We typically get started with something specific as a use case, but then customers realize there's so much they can do with the product because what we're doing for them is simplifying the internet. There's only more and more stuff going over that environment – the user experience over the internet.

Can you give an IoT-specific use case?

One manufacturer, which is a multibillion-dollar company based in Europe, has a lot of connected devices but they are operating in an industrial setting. We're bringing them online and keeping them connected so they can communicate with each other. We're helping ensure that the network they're relying on is reliable or ensuring their devices can talk to each other in a timely and reliable manner. Keep in mind that we're not sitting on the devices themselves, but we're helping them manage that environment and that network they're using to ensure their IoT platform continues to operate. This is in a sort of legacy manufacturing environment. So we're talking about transformers and so on.

You launched your Partner Program in June 2016. What does your channel look like?

We now have more than 60 channel partners including the likes of Dimension Data, 20/20 Solutions, and we're doing very strategic deals with them. We have eight of the top 10 financial [companies] in the U.S. … We launched this about a year ago, and until then we were fully direct. At this point, [indirect revenue is] a lot more than we were anticipating because the response has been positive. We very much want to engage the channel in every deal. We need to find the right partner who understands our concept of an ecosystem.

What type of solution providers are you seeking?

If the partner only cares about margins, and doesn't really consider themselves strategic or a trusted adviser for their customer, they're generally not the right partner for us.

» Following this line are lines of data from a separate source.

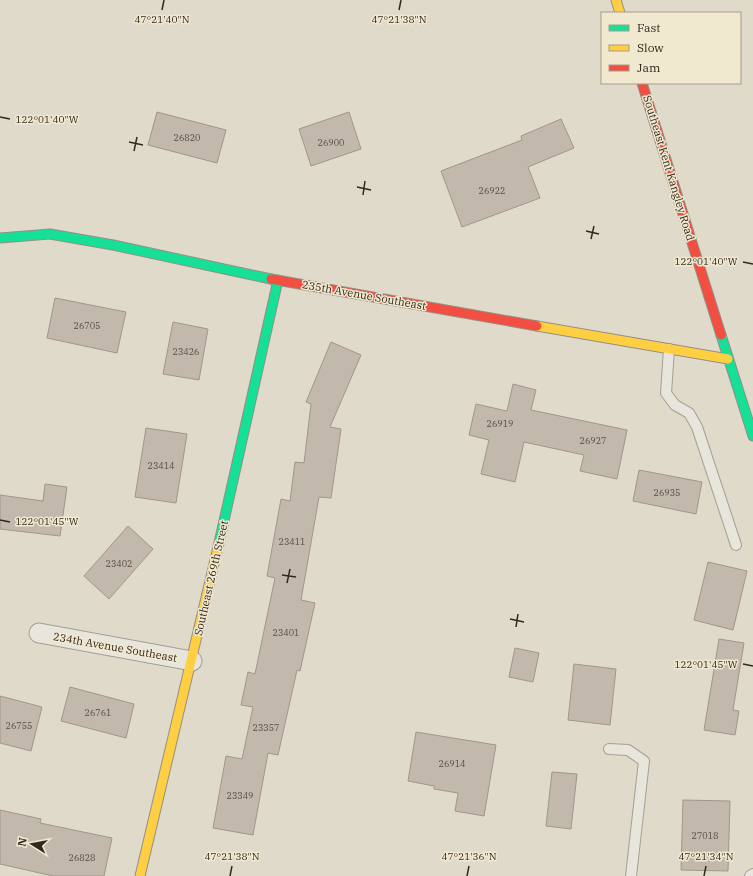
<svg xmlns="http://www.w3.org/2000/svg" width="753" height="876" font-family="'IBM Plex Serif',serif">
  <rect width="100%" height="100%" fill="#e0daca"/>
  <g fill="#c3b8ac" stroke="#a0968a">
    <polygon points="157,112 226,130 217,163 148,145"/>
    <polygon points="349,112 361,149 311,166 299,129"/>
    <polygon points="561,119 574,148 528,167 540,198 462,227 441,171 522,140 521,136"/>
    <polygon points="55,298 126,312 117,353 47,338"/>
    <polygon points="173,322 208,329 199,380 163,374"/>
    <polygon points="331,342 361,355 330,427 341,429 331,498 319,497 301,600 315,603 300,671 297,670 278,755 268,753 253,835 213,828 226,756 242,759 253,707 241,705 248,672 255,674 275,578 267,576 281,499 290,501 295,462 304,463 311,404 306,402"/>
    <polygon points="513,384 536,390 531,410 627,430 617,479 580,471 584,455 524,442 515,482 481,474 489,440 469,435 476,404 507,411"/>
    <polygon points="146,428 187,434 176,503 135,497"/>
    <polygon points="639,470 702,482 696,514 633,501"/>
    <polygon points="45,484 67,487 60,536 0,529 0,495 43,501"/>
    <polygon points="128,526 153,549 109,599 84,576"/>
    <polygon points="708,562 747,571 733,630 694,620"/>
    <polygon points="719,639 744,643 733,710 739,711 735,735 704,730"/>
    <polygon points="515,648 539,653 533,682 509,677"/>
    <polygon points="574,664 616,669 610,725 568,720"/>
    <polygon points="70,687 134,704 126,738 61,721"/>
    <polygon points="0,696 42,707 31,751 0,743"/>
    <polygon points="416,732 496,745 484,816 455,811 458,793 434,789 434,786 408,781"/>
    <polygon points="552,772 577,774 571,829 546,826"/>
    <polygon points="683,800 730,801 728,871 681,870"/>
    <polygon points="0,810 41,819 40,823 112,838 104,876 53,876 0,864"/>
  </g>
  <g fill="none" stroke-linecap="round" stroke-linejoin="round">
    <defs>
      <g id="lane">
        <polyline points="669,349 666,393 675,405 689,413 697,427 736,545"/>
        <polyline points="609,749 628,750 644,761 631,876"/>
        <polyline points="750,876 753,874"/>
      </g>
      <polyline id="street" points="39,633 192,661"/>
      <g id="fast">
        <polyline points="0,238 50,234 113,245 271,279"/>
        <polyline points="721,335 753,436"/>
        <polyline points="219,543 278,280"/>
      </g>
      <g id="slow">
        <polyline points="616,0 620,13"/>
        <polyline points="537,326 728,359"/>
        <polyline points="140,876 219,543"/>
      </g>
      <g id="jam">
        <polyline points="642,83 721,335"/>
        <polyline points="271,279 537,326"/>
      </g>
    </defs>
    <use href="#lane" stroke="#a59f94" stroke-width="12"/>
    <use href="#street" stroke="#a59f94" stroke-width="21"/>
    <use href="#fast" stroke="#958f84" stroke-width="11"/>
    <use href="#slow" stroke="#958f84" stroke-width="11"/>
    <use href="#jam" stroke="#958f84" stroke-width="11"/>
    <use href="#lane" stroke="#e8e5dc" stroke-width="10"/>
    <use href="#street" stroke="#e8e5dc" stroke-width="19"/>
    <use href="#fast" stroke="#16e098" stroke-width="9"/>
    <use href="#slow" stroke="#ffcf43" stroke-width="9"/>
    <use href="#jam" stroke="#f24e42" stroke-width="9"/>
  </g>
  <path fill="none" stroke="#32281d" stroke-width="1.5" d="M162,10l2,-10M399,10l2,-10M0,117l10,2M129,142l14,3M134,151l3,-14M357,187l14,3M363,195l2,-14M586,231l13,3M591,239l3,-13M743,262l10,2M0,520l10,2M282,575l14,2M287,583l3,-14M510,619l14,3M516,627l2,-13M743,664l10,2M230,876l2,-10M467,876l2,-10M704,876l2,-10"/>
  <g text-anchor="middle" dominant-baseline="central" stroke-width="3" stroke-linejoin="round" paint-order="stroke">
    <g font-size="9" fill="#564c41">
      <text x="187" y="137">26820</text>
      <text x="331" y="142">26900</text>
      <text x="492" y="190">26922</text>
      <text x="87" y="325">26705</text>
      <text x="186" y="351">23426</text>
      <text x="500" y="423">26919</text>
      <text x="593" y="440">26927</text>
      <text x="161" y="465">23414</text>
      <text x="667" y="492">26935</text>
      <text x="292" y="541">23411</text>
      <text x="119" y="563">23402</text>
      <text x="286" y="632">23401</text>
      <text x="98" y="712">26761</text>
      <text x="19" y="725">26755</text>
      <text x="266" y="727">23357</text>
      <text x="452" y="763">26914</text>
      <text x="240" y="795">23349</text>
      <text x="705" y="835">27018</text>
      <text x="82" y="857">26828</text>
    </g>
    <g font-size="11" fill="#32281d" stroke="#f1e8d0">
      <text transform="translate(669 168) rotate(73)">Southeast Kent Kangley Road</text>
      <text transform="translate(364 295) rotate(10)">235th Avenue Southeast</text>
      <text transform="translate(211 578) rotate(-77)">Southeast 269th Street</text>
      <text transform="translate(115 647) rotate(10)">234th Avenue Southeast</text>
    </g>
  </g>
  <g font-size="10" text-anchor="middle" fill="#32281d" stroke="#f1e8d0" stroke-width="3" stroke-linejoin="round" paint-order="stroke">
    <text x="162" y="23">47°21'40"N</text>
    <text x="399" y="23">47°21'38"N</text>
    <text x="47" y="123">122°01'40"W</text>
    <text x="706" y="265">122°01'40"W</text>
    <text x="47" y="525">122°01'45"W</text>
    <text x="706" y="668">122°01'45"W</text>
    <text x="232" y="860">47°21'38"N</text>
    <text x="469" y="860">47°21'36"N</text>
    <text x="706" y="860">47°21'34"N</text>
  </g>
  <rect x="601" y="12" width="140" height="72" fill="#f1e8d0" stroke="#a59b88"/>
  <rect x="609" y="25" width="20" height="6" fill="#16e098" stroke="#a59b88"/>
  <text x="637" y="32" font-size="12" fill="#32281d">Fast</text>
  <rect x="609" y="45" width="20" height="6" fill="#ffcf43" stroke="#a59b88"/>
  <text x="637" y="52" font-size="12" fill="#32281d">Slow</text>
  <rect x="609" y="65" width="20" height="6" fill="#f24e42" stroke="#a59b88"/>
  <text x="637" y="72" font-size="12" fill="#32281d">Jam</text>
  <g transform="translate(32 844) rotate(281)" stroke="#f1e8d0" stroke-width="3" paint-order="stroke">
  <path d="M0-3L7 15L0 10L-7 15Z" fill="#32281d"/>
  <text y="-6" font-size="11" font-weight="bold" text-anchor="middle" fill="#32281d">N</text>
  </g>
</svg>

The kinds of partners we're looking for are the ones that want to create a bit of a differentiated service compared to others. We want people who want to be strategic with customers and want to help them move forward in a cloud-centric environment. We work well with partners who have a practice around cloud or around modern network environments -- which are internet-centric environments -- and want to bring better software into their play.

Geographically, where are you looking to on-board partners?

We're getting pretty global. We are looking for partners in EMEA; that's a big focus for us. In North America, we have been working here for the last few years and have a good base of accounts that we're working in. We also just started to turn on Japan. We just signed up one of the biggest partners there. … They've integrated ThousandEyes into their own business offering. It's one of the largest networking partners [and] Cisco resellers in Japan.

Talk about market momentum.

The company is continuing to grow. We're not only growing the bookings, but we're opening up new regions, which is exciting. We are adding about three to five Fortune 500 customers every quarter at a minimum. We're starting to build teams in different parts of the world. Our dollar revenue retention, which is around just how much our existing customers buy, is higher than the industry standard for SaaS companies.

What is your message to the channel community?

We launched in June 2013 and we're growing really well. We have offices in San Francisco; Austin, [Texas]; London; New York [and] we're launching in Asia. We're backed by [vernture] capital firms like Sequoia Capital. … Really it's that ThousandEyes is not a point solution; it's a platform. It's an ecosystem that you can plug into to have a good experience in a cloud-first, internet-first world.